Internationally, packers are complaining about the “perfect storm” affecting the industry: Canned goods manufacturers overseas are facing simultaneous cost increase in all four of their major ancillary costs:
1. Energy (oil): as everyone that owns a car knows, gasoline prices have increased dramatically. In addition, several countries, such as Indonesia, have recently removed price controls/subsidies, making the increase faced by the industry even greater.
2. Cans (metal): the tremendous worldwide demand for steel has can costs up substantially.
3. Currency (dollar): for exporters to the U.S., the free falling dollar makes non-dollar denominated products that much more expensive.
4. Financing (interest rates): the Fed Funds rate in the U.S. is up five-fold, going up from 1% to 5% in just the past couple of years. Rates overseas are generally even higher than those in the U.S.

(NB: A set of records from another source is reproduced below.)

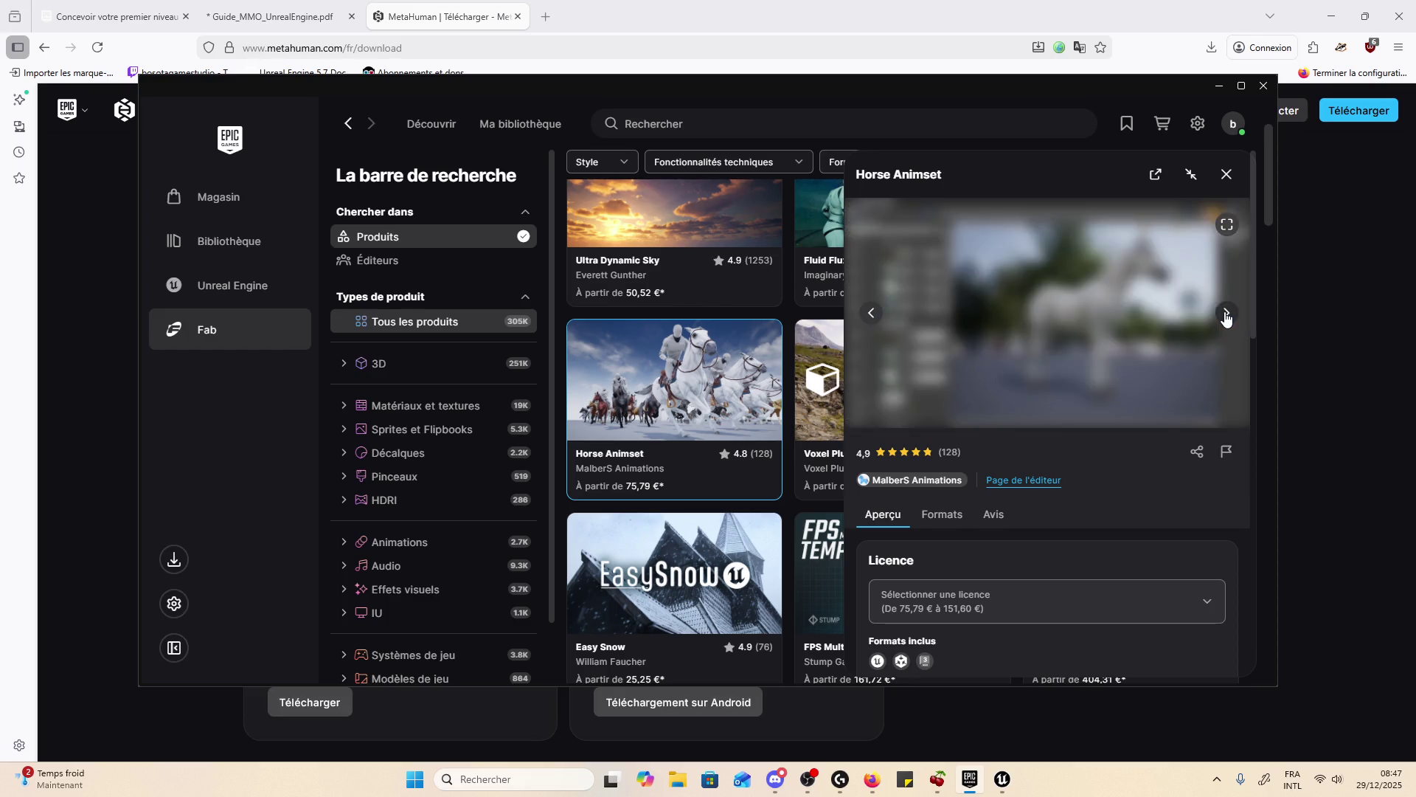
{"action": "left_click", "coordinate": [1226, 316]}
{"action": "left_click", "coordinate": [1227, 316]}
{"action": "left_click", "coordinate": [1227, 315]}
{"action": "left_click", "coordinate": [1227, 316]}
{"action": "left_click", "coordinate": [1227, 316]}
{"action": "left_click", "coordinate": [1227, 176]}
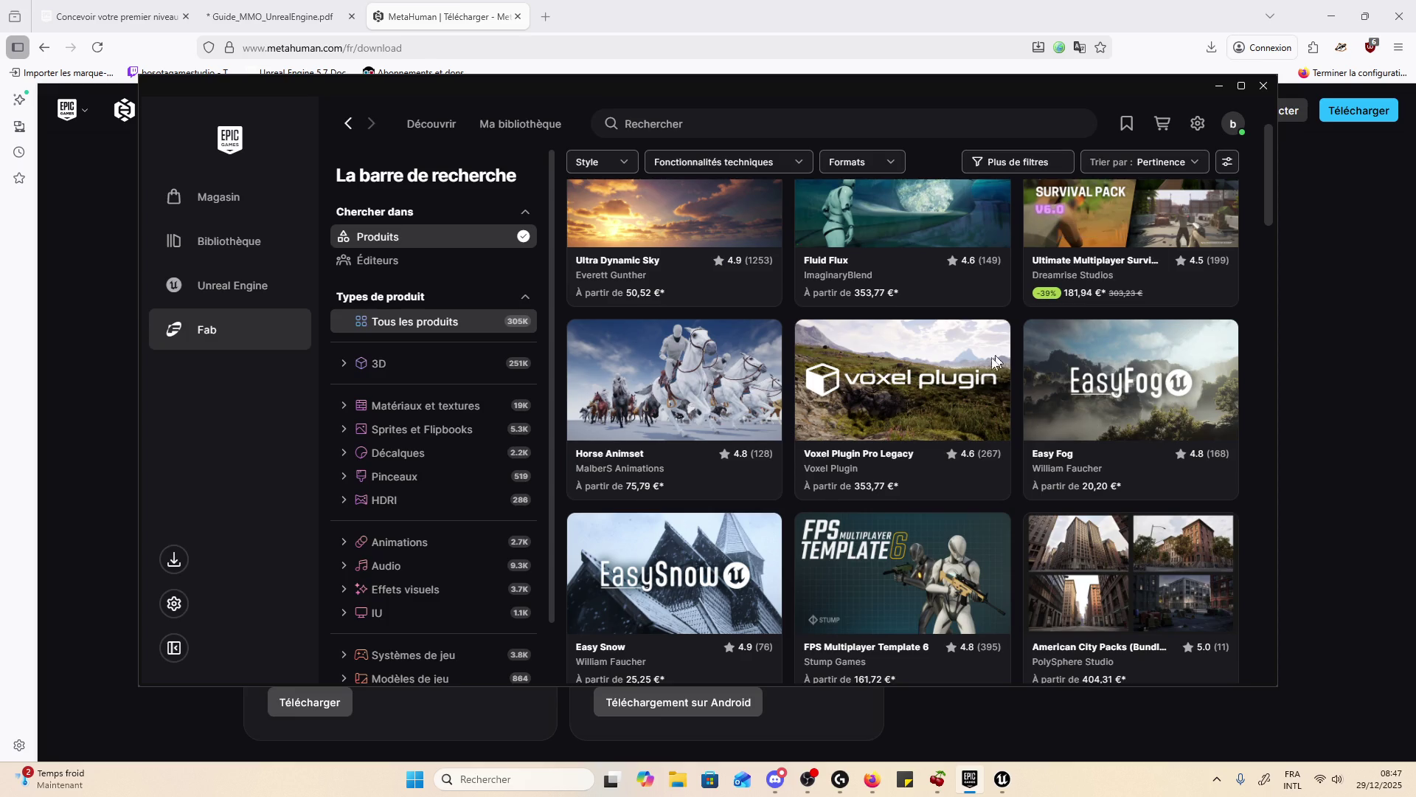
{"action": "scroll", "coordinate": [989, 360], "scroll_direction": "down", "scroll_amount": 3}
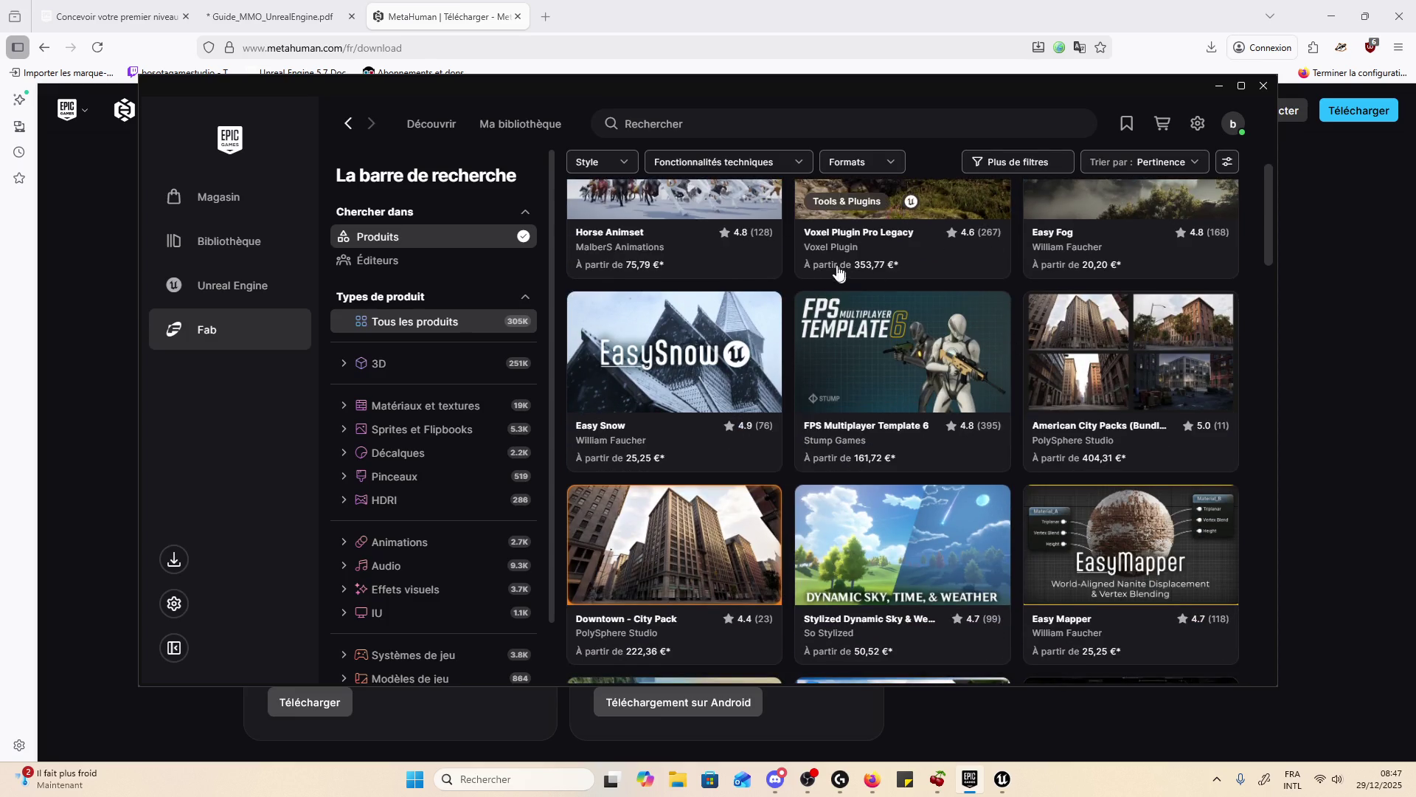
{"action": "scroll", "coordinate": [782, 210], "scroll_direction": "up", "scroll_amount": 1}
- Search Fab for 'mmorpg body'
{"action": "left_click", "coordinate": [646, 114]}
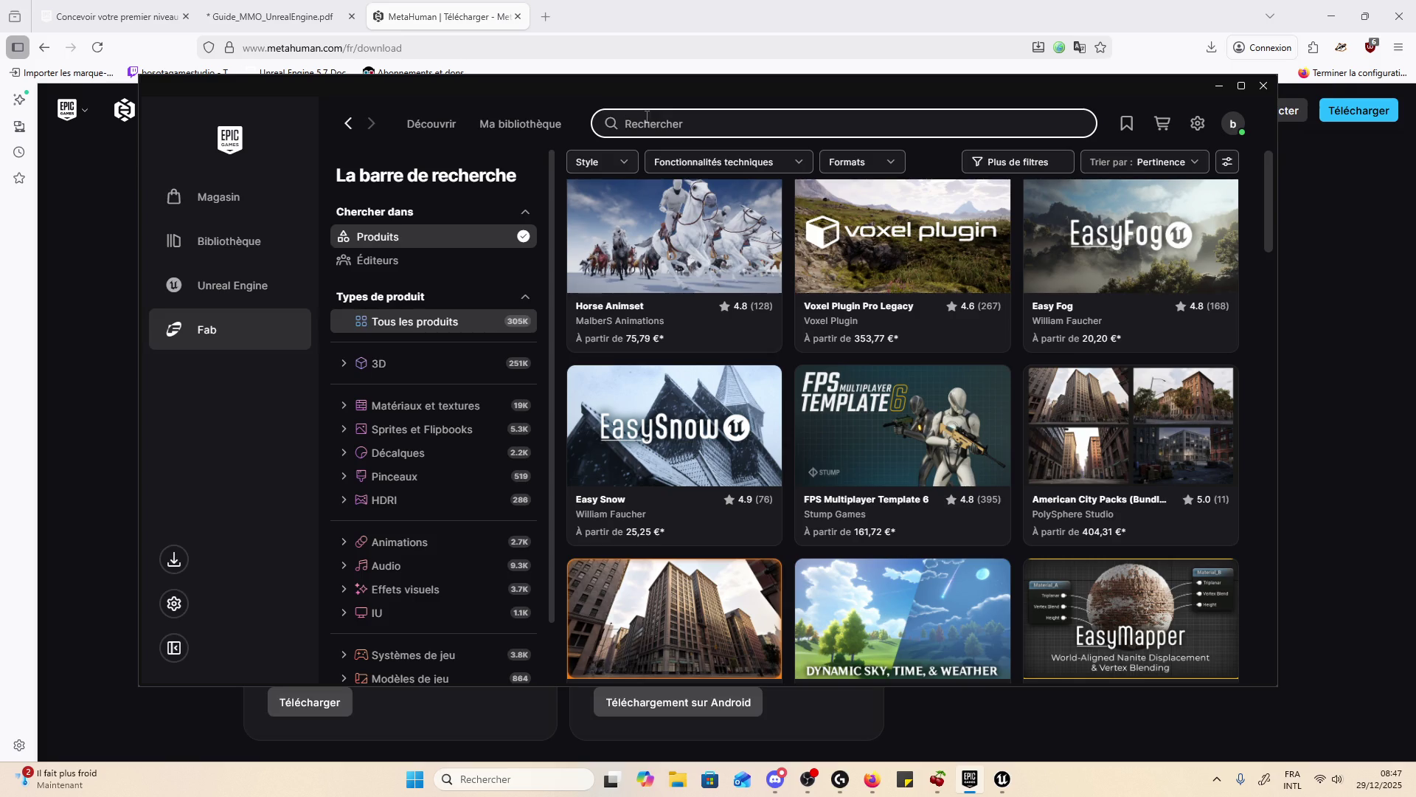
{"action": "type", "text": "mmorpg body"}
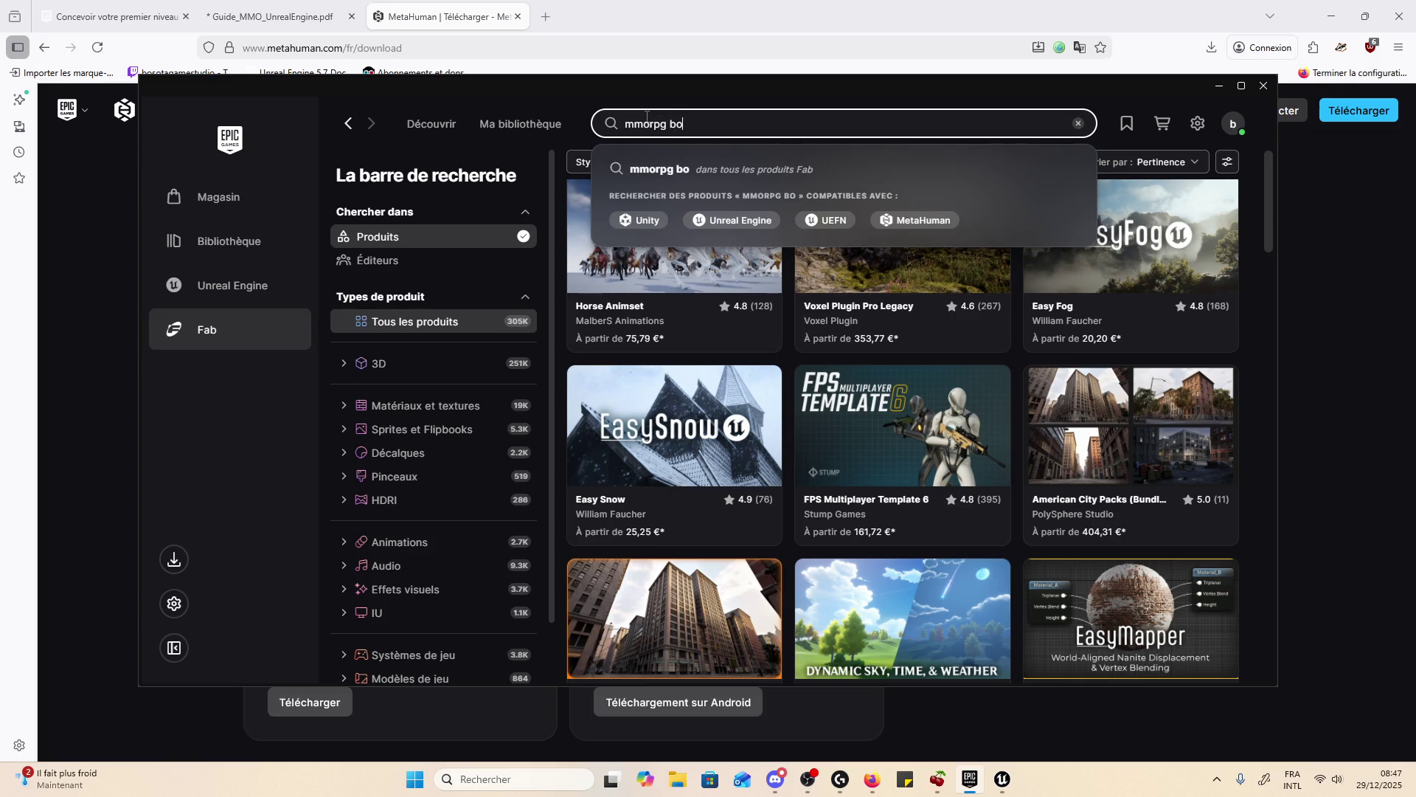
{"action": "key", "text": "Return"}
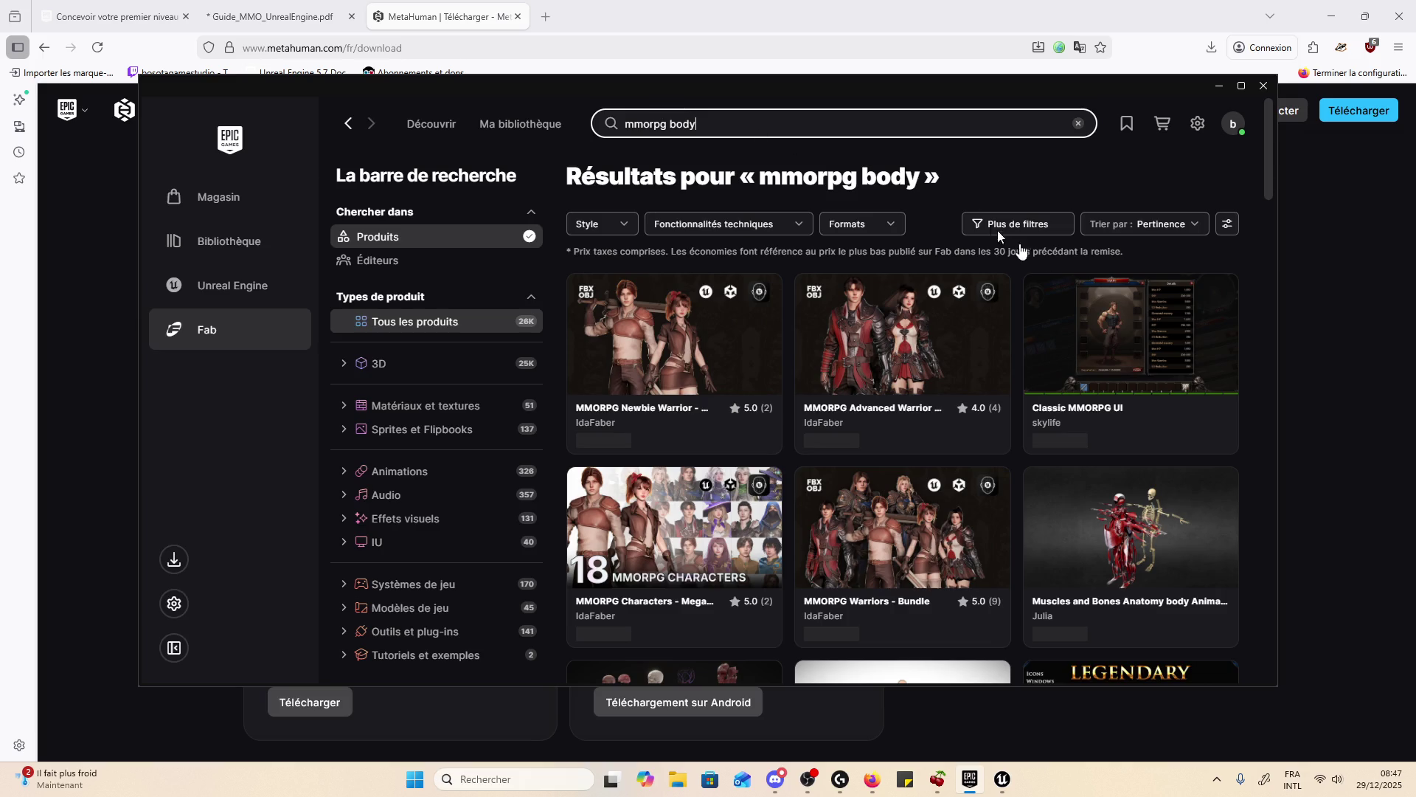
- Preview MMORPG Newbie Warrior and MMORPG Advanced Warrior, then maximize the launcher and open the price filter
{"action": "scroll", "coordinate": [897, 359], "scroll_direction": "down", "scroll_amount": 2}
{"action": "scroll", "coordinate": [897, 360], "scroll_direction": "up", "scroll_amount": 4}
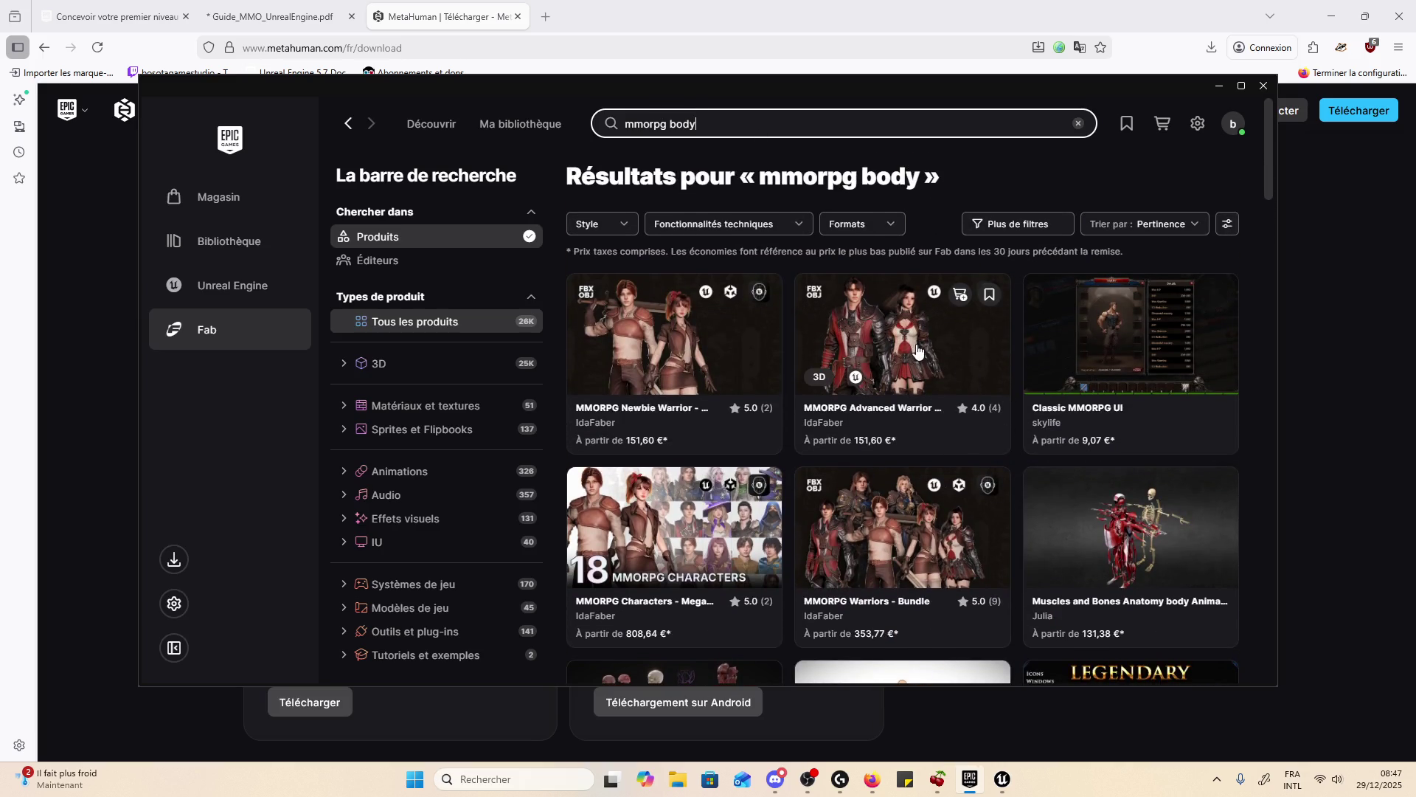
{"action": "left_click", "coordinate": [669, 315]}
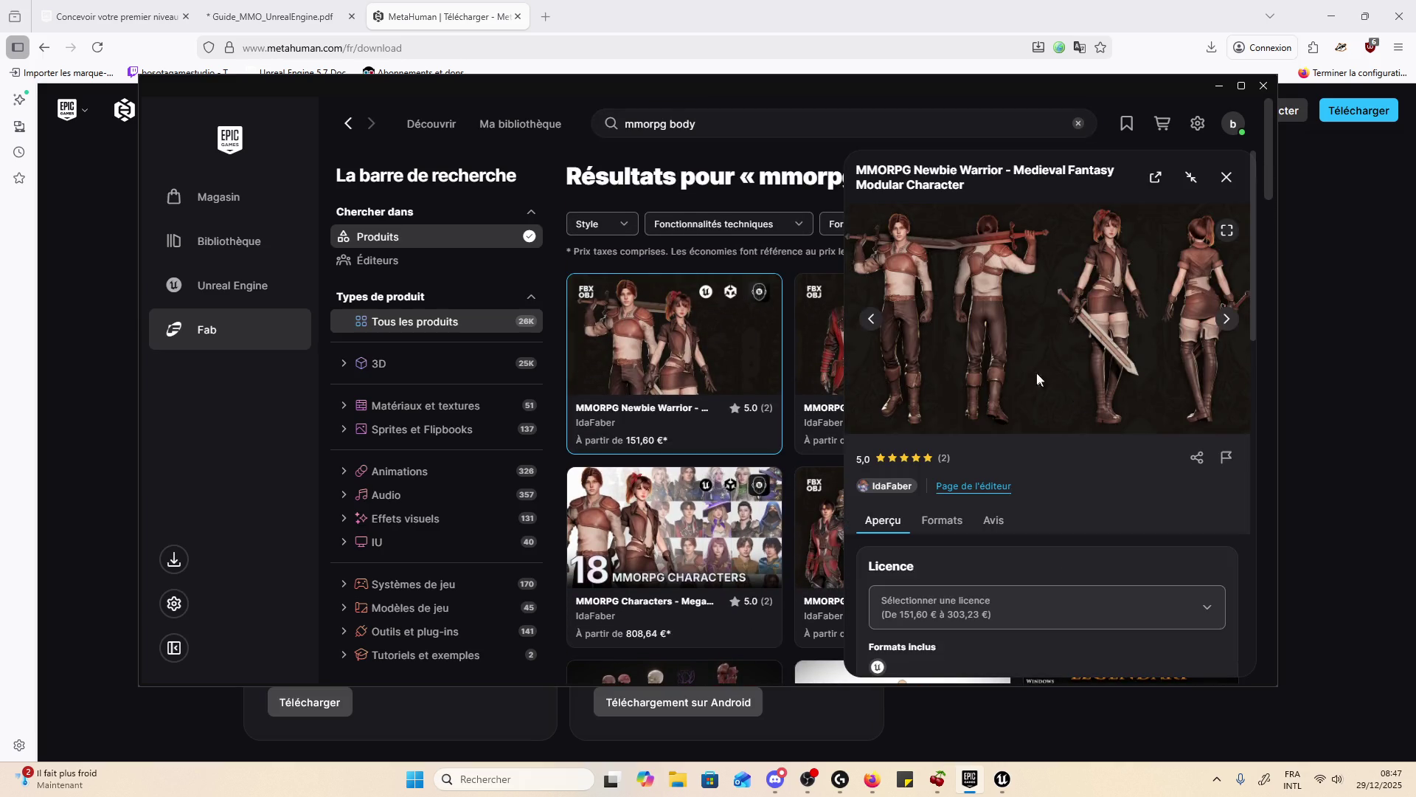
{"action": "left_click", "coordinate": [1225, 176]}
{"action": "left_click", "coordinate": [966, 336]}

After a half year of relative stability, the dollar has fallen over the past several weeks by roughly 10% against most world currencies (from the euro to even the Thai baht). Unlike other “costs,” currency shifts cause a 1:1 inverse change in the cost of overseas items; i.e. a 10% fall in the dollar causes a 10% increase in the price of the imported product.

We attended the annual tuna conference, held last week in Bangkok, Thailand. Presentations from the scientists concluded that current fishing levels for yellowfin and albacore are at about the maximum worldwide sustainable levels. For skipjack, an increase in fishing could still bring additional long term growth. For the U.S. market, the presentations focused on the disappointment in pouch tuna for retail supermarket sales (shelf space dedicated to pouch is greater than the sales volume warrants), while on a positive note, a new national tuna advertising campaign is expected to lift overall sales of the category. With regard to the current market, fishermen are predicting a firm market with skipjack increasing from $950 to $1075 between now and October. Yellowfin has been tighter than skipjack, especially in Thailand, while tongol has been relatively steady. Albacore continues its long term trend of shortage and firmness. Some packers specializing in albacore are complaining that with not enough raw material available to operate their plants, they’re looking for alternate products.

Crop prospects in Greece continue to look good, with packers poised to have their best season in the past few years. Greek exports last year finalized at 252,000 mtons, up from 167,000 mtons in 2004. The best guess for the new season is that exports could limb to 290,000 mtons this year. Outside of Greece though, a worldwide worsening condition is developing due to below average crops in the U.S., China and South America. Furthermore, for the U.S. market, the dollar denominated price of Greek peaches, after converting from euros, has gone up proportionally to the currency change. Overall, Greece is expected to send needed peaches to U.S. shores, but unless the currency improves, pricing will be higher than expected just weeks ago.

After several disappointing seasons, the Asian pineapple outlook this year finally looks better than last year. The only holdup to a weakening market is the appreciation of the Thai baht against the U.S. dollar (also about 10%).

While the tomato outlook in Italy appears moderate compared to last season, the situation overseas appears better than in rain soaked California – especially for high end peeled plum tomatoes.

The currency strength of the euro vs the dollar continues to exasperate this season’s already firm market in green and ripe table olives.

Unlike table olives, for the past several years, olive oil has traded in a dramatic “opec-like cartel” manner. When the olive crop was plentiful last year, the large olive oil coops withheld oil in their tanks, successfully pushing up pricing. When the poor crop outlook for this season became apparent towards the end of 2005, the coops pushed pricing up even more – reaching new historic heights. However, unlike gasoline which experiences continued high demand even as prices peak, olive oil demand has slowed, and with it, the coops finally could not keep up. While the severe depreciation of the dollar should be drastically increasing olive oil pricing, weak demand is preventing packers from raising prices at all.

While supply is stable, the falling dollar is increasing Spanish artichoke prices by several dollars per case. South American artichokes, for those specs not exclusively Spanish, offers an opportunity to dampen this effect, but unfortunately supplies from the Southern Hemisphere are tight.